A parish council bucked a national trend this week in a fight for their future residents.
Duston Parish Council has agreed to take responsibility of all shared green spaces for 150 homes planned for the Timken Estate – by ‘buying’ it off developer David Wilson Homes for £1.
It sounds small – but it means these neighbourhoods cannot fall into the hands of private management companies (PMCs), like so many other new builds in Northampton.
Dozens of homeowners have told the Chronicle & Echo their bills to PMCs have become a burdensome “second council tax”. Their complaints come from estates across the town.

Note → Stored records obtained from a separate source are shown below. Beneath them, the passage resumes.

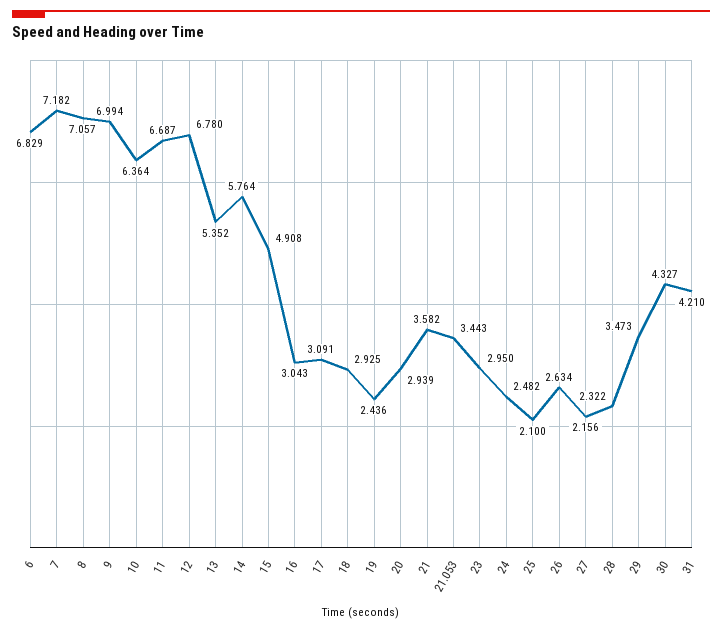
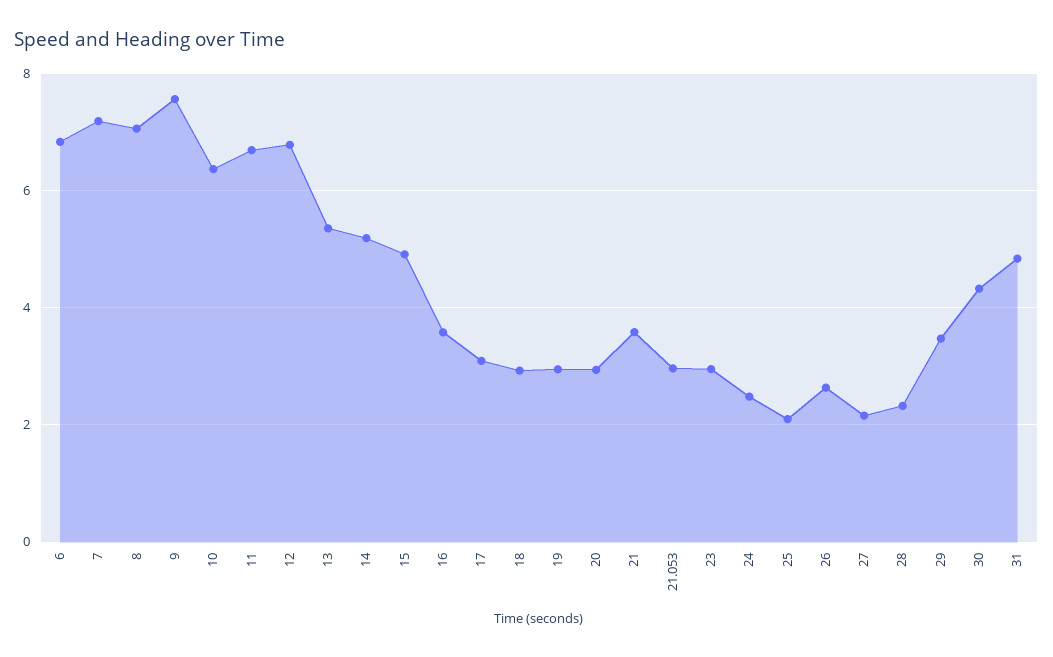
  {
    "6": 6.829,
    "7": 7.182,
    "8": 7.057,
-   "9": 6.994,
+   "9": 7.6,
    "10": 6.364,
    "11": 6.687,
    "12": 6.78,
    "13": 5.352,
-   "14": 5.764,
+   "14": 5.2,
    "15": 4.908,
-   "16": 3.043,
+   "16": 3.6,
    "17": 3.091,
    "18": 2.925,
-   "19": 2.436,
+   "19": 3,
    "20": 2.939,
    "21": 3.582,
-   "21.053": 3.443,
+   "21.053": 3,
    "23": 2.95,
    "24": 2.482,
    "25": 2.1,
    "26": 2.634,
    "27": 2.156,
    "28": 2.322,
    "29": 3.473,
    "30": 4.327,
-   "31": 4.21
+   "31": 4.8
  }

Homeowners say they are endlessly frustrated by rising bills, poor communication and a lack of accountability. In some cases, they simply do not understand what it is they pay for.
“At first, our annual fee was £184 a year,” says one resident who bought a home in Scholars Grange, Duston, in 2012. “I am expecting this year to be around £280.”
He and his neighbours pay PMC Chamonix Estates Ltd a combined total of £18,000 to manage a shared courtyard.
Though Chamonix says the standard charge at Scholars Grange is £230. The man in question saw charges added to his account because of late payment.
“The level of service is unacceptable,” the man continued. “I have complained time and time again about the site not being cleaned. When I withheld payment, they threatened court action and told our mortgage company. My wife thought we would lose the house. To me, this is a money-making scheme that leaves residents vulnerable. This was meant to be our forever home ... but these fees will get so high we either can’t afford to pay or be unable to sell the property.”
Duston Parish Council's stand could be the first of many.
It's chairman, John Caswell said: “Duston Parish Council is committed to the localism agenda and has been actively working with a number of organisations to see local parks and green spaces managed by the parish council.”
Director of Chamonix Estates Adrian Povey, said: “The charges since 2012 have increased at a below inflation rate from £212 to £230 in 2019 and were set out when people purchased their property. We can understand owners’ concerns that the managed areas they pay for could have been adopted by the local authority, but this was agreed between the authority and the developer at the planning stage before people purchased their property. As agents, our role is to administer the legal structure as given to us, for the benefit of all residents, including of course, making sure that everyone pays their service charge.”
But another resident says she lost the chance to sell her home in Upton because her two PMCs did not talk to her buyer’s solicitors in time. Another says his bill to another PMC jumped from £49 to £131 in his April invoice.
They are just a handful of residents who say they have had enough of uncontrolled bills and not knowing just what they are paying for.
Duston Parish Council has shown how residents can be spared from frustrating new bills from private companies.
WHAT ARE PMCs?
Private management companies have grown in recent years but have recently been criticised as a way for homeowners to be charged annual fees on houses they already own – leading to critical nicknames and being accused of charging “a second council tax”.
If a council does not adopt a new housing estate, private management companies can be contracted by housing developers to maintain shared spaces like grass, roads and courtyards.
PMCs bill homeowners for their services, alongside their normal council tax.
However, many PMCs have raised their costs in recent years – and homeowners are contractually obliged to pay. If they don’t they can be taken to court.
Criticism ranges from a lack of accountability and confusion over what residents pay for to simply that homeowners do not get value for money – especially when invoices shown to the Chron show some PMCs have doubled their bills in some cases. But between green spaces and shared land, residents can be paying two or even three PMCs at a time.
What do you think? Are you affected by bills from PMCs? Email your views to letters@northants news.co.uk
NORTHAMPTON MP WEIGHS IN ON DEBATE IN COMMONS
A Northampton MP sat on a select committee to investigate reforming leasehold laws and hold PMCs to account.
Andrew Lewer, pictured, says the report, which was published in March, could lead to creating a new ombudsmen-style role and pressing councils to adopt more new estates and avoid handing them off to PMCs.
But for homeowners already tied in to contracts with PMCs, the cost of retroactively rewriting their contracts would ‘be in the billions’ and will likely not happen.
The MP for Northampton South said: “In some cases these companies operate responibly, and in some cases it’s a disaster. This needs to be dealt with twofold. First, local authorities need to stop shrugging their shoulders and saying they don’t want to take these adoptions on. And two, there needs to be a much higher level of transparency and accountability.
“I am hopeful that the Government looks carefully at this report and act on our recommendations soon.”
A private members’ bill is also in the works to reform leasehold laws.